March 31, 2017
Categories: Mental Health

The Press-Enterprise

By Jeff Horseman

Riverside County would be safer if more criminal justice dollars were spent on prevention rather than locking people up, according to a new report.

The report, “Healthy and Safe Riverside County: Investing in What Works,” encourages the county to focus more on mental health, homeless outreach and other services and less on adding jail beds.

“It is possible to reduce the amount of funding going to criminalize and incarcerate people while keeping communities safe and at the same time, keeping communities healthy and vibrant,” wrote Kim Gilhuly, the report’s author.

A county spokesman said the county already is taking steps to address issues raised in the report.

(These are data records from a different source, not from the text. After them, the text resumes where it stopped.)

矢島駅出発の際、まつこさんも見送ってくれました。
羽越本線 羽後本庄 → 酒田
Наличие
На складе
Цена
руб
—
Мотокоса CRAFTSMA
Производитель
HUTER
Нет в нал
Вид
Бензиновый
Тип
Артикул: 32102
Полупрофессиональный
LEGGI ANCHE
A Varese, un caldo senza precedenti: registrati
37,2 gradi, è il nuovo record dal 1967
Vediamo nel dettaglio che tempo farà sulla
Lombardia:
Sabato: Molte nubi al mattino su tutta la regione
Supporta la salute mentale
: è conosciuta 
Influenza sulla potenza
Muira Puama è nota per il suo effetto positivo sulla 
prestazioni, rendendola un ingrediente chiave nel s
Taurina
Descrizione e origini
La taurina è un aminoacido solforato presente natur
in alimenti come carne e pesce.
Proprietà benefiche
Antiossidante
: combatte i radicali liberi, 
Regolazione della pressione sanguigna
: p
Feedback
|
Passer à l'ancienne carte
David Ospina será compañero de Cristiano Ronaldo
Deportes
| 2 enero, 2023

“The Human Impact report does not acknowledge all the programs and services provided to those re-entering Riverside County communities from jail or prison, or who are under court-ordered supervision,” Ray Smith said.

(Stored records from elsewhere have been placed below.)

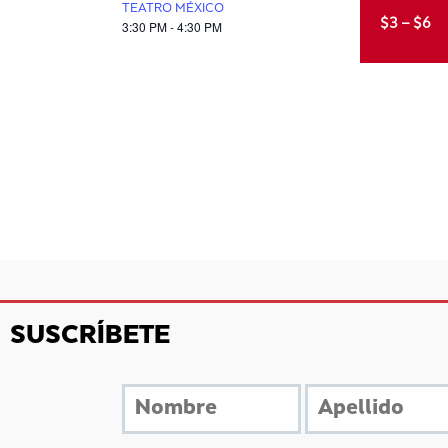
TEATRO MÉXICO
$3 – $6
3:30 PM - 4:30 PM
SUSCRÍBETE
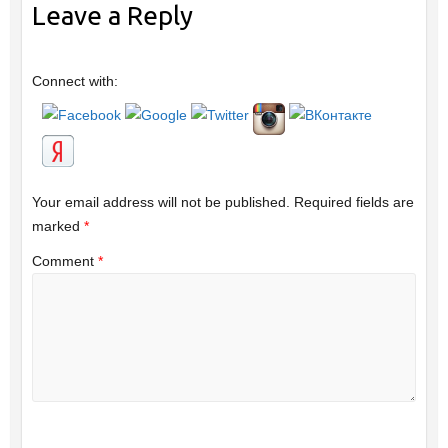
Leave a Reply
Connect with:
Your email address will not be published.
Required fields are
marked
*
Comment
*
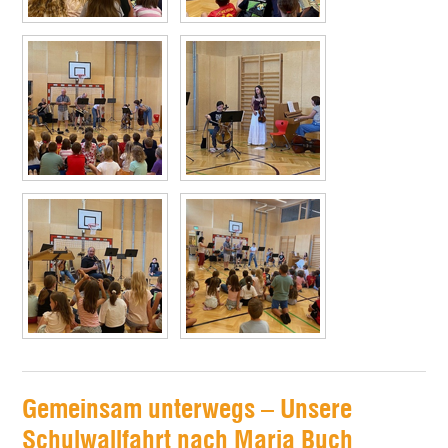
Gemeinsam unterwegs – Unsere
Schulwallfahrt nach Maria Buch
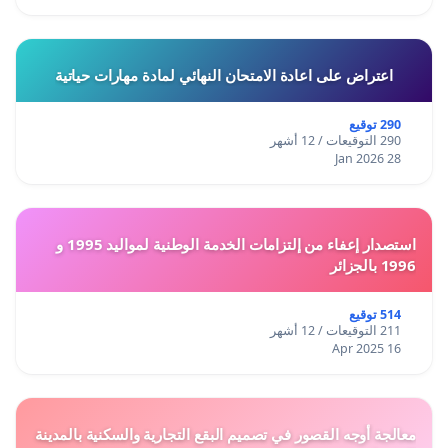
اعتراض على اعادة الامتحان النهائي لمادة مهارات حياتية
290 توقيع
290 التوقيعات / 12 أشهر
28 Jan 2026
استصدار إعفاء من إلتزامات الخدمة الوطنية لمواليد 1995 و
1996 بالجزائر
514 توقيع
211 التوقيعات / 12 أشهر
16 Apr 2025
معالجة أوجه القصور في تصميم البقع التجارية والسكنية بالمدينة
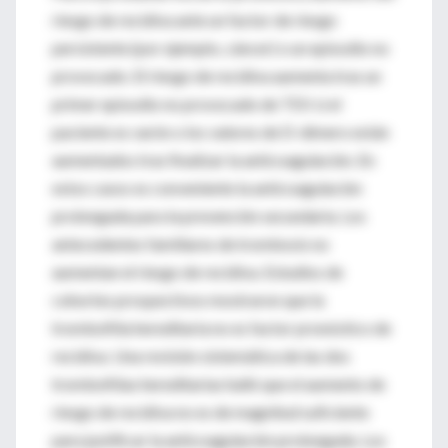
riesgo de recidiva ante un factor de riesgo
persistente (por ejemplo, cáncer) o un episodio no
provocado. El riesgo de recidiva aumenta tras un
primer episodio no provocado de TEV si el
paciente es varón o los valores de D-dímero están
aumentados tras finalizar la anticoagulación. En
estos casos es conveniente la anticoagulación
prolongada para la prevención secundaria. Los
antecedentes familiares de trombosis no
aumentan el riesgo de recidiva. Estudios de
cohortes prospectivos mostraron que la
trombofilia hereditaria no es factor pronóstico de
recidiva. Una revisión sistemática de las dos
trombofilias hereditarias halló que el aumento de
riesgo de recidiva no es de magnitud suficiente
para justificar la anticoagulación prolongada. Los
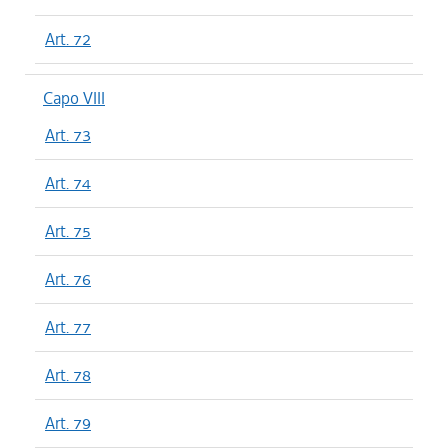
Art. 72
Capo VIII
Art. 73
Art. 74
Art. 75
Art. 76
Art. 77
Art. 78
Art. 79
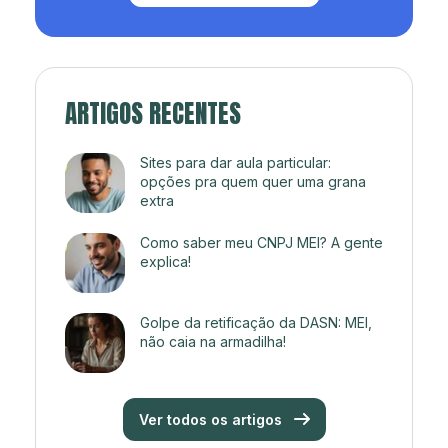
ARTIGOS RECENTES
Sites para dar aula particular:
opções pra quem quer uma grana
extra
Como saber meu CNPJ MEI? A gente
explica!
Golpe da retificação da DASN: MEI,
não caia na armadilha!
Ver todos os artigos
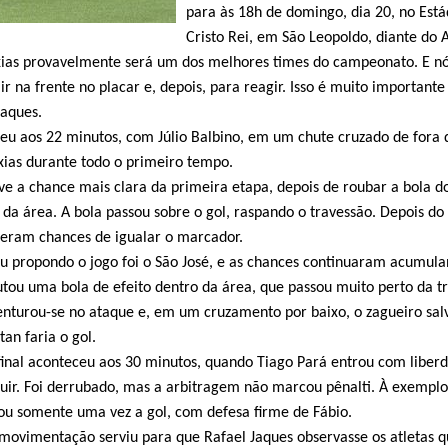
para às 18h de domingo, dia 20, no Está
Cristo Rei, em São Leopoldo, diante do 
axias provavelmente será um dos melhores times do campeonato. E n
r na frente no placar e, depois, para reagir. Isso é muito importante
Jaques.
ceu aos 22 minutos, com Júlio Balbino, em um chute cruzado de fora 
axias durante todo o primeiro tempo.
ve a chance mais clara da primeira etapa, depois de roubar a bola d
 da área. A bola passou sobre o gol, raspando o travessão. Depois do 
veram chances de igualar o marcador.
 propondo o jogo foi o São José, e as chances continuaram acumula
utou uma bola de efeito dentro da área, que passou muito perto da tr
nturou-se no ataque e, em um cruzamento por baixo, o zagueiro sal
an faria o gol.
final aconteceu aos 30 minutos, quando Tiago Pará entrou com liber
uir. Foi derrubado, mas a arbitragem não marcou pênalti. À exemplo
ou somente uma vez a gol, com defesa firme de Fábio.
 movimentação serviu para que Rafael Jaques observasse os atletas 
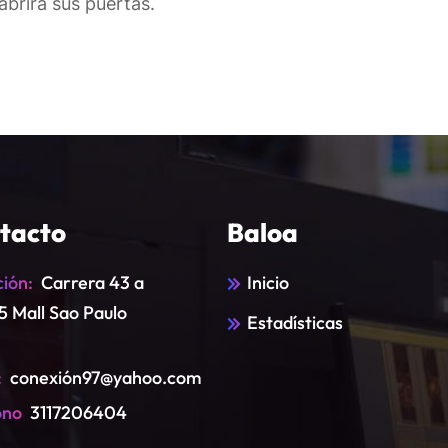
brirá sus puertas.
tacto
Baloa
ción:
Carrera 43 a
Inicio
35 Mall Sao Paulo
Estadísticas
:
conexión97@yahoo.com
ono
3117206404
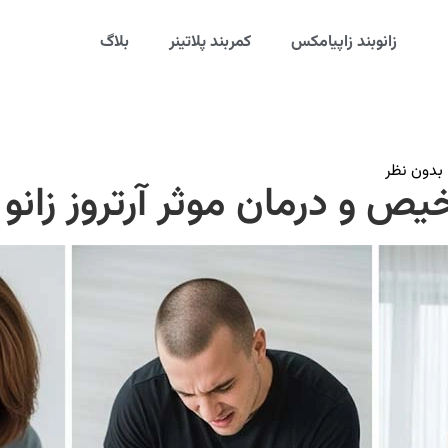
زانوبند زاپیامکس
کمربند پلاتینر
بلاگ
بدون نظر
خیص و درمان موثر آرتروز زانو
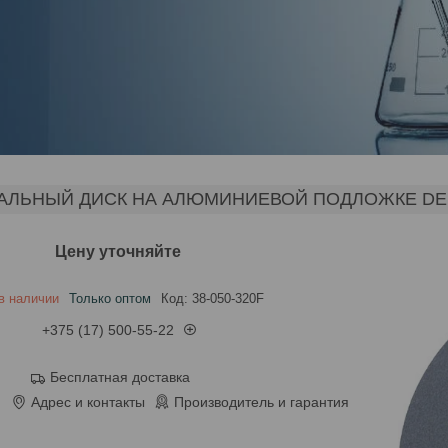
ЛЬНЫЙ ДИСК НА АЛЮМИНИЕВОЙ ПОДЛОЖКЕ DEMPAX-
Цену уточняйте
в наличии
Только оптом
Код:
38-050-320F
+375 (17) 500-55-22
Бесплатная доставка
Адрес и контакты
Производитель и гарантия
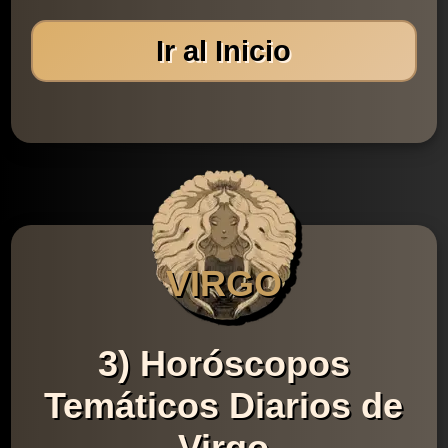
Ir al Inicio
VIRGO
3) Horóscopos
Temáticos Diarios de
Virgo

“Probation has developed extensive housing opportunities for this population in order to address the housing needs of those who are interested in making use of the housing options.”

Gilhuly is with Human Impact Partners, an Oakland-based outfit focused on inequalities affecting community health. The report is a collaboration between Gilhuly’s group and three others – Straight Talk Inc., which provides counseling services; Starting Over Inc., which deals with transitional housing; and the American Civil Liberties Union.

The 49-page report criticizes the county for spending too much on jailing and punishing criminals. More than two-thirds of the county’s discretionary budget goes to public safety, and the county oversees probationers and runs five jails with almost 4,000 beds, with another 1,200 beds coming with the John J. Benoit Detention Center expected to open next year.

According to the report, 47 percent of those in jails have some kind of mental illness. Almost 2,200 are homeless in the county on any given night, with 21 percent having recently been released from prison or jail, the report found.

Cheaper options?

Spending money ticketed for jails on mental health services and supportive housing for the homeless reduces the likelihood that the mentally ill and homeless will be rearrested, the report argues.

It points to a number of programs in the county and throughout California aimed at treating mental illness and helping the homeless as good investments that reduce the need for jail space.

“Programs like the ones highlighted in our report reduce homelessness, treat mental health issues and substance use, get people employed, hold people accountable for their actions, and generally decrease the use of arrest, probation, and jail as the answers for Riverside County’s social issues,” Gilhuly wrote in an email interview.

“These solutions respect dignity, reduce harm, and are cheaper than our expensive criminal justice system.”

The report also called for consulting firm KPMG, which recently conducted a review of public safety spending, to determine the savings to the county from Prop. 47, a 2014 measure approved by voters that reclassified a number of felonies as misdemeanors. While Prop. 47 advocates say the measure relieves an overburdened criminal justice system, critics blame it for an increase in crime.

Responding to the report, Smith pointed to a number of ongoing efforts in the county, including a $35 million grant for a “Whole Person Care” program to “assess probationers for physical, behavioral health and social service needs and link them to integrated services through appropriate agencies.”

The Board of Supervisors in April 2016 approved the “Stepping Up Initiative,” which “serves as a blueprint for counties to assess existing efforts to reduce the number of people with mental illnesses in jail,” Smith said. The county’s social services department assesses probationers to see if they qualify for social services help, he added.

The county is at an all-time low in its juvenile-detention population, Smith said. “Over 70 percent of the youths placed on contract though the Youth Accountability Team program do not return to the juvenile justice system over a three-year period,” he said.

Smith said the county’s efforts are hampered by a possible $100 million budget shortfall, “created largely by state actions. Departments are working to make progress using existing resources, looking for new funding and the county is always looking for ways to do more.”

“ At this time there is no way to know exactly how the budget issue will affect programs, but it will make things more difficult.”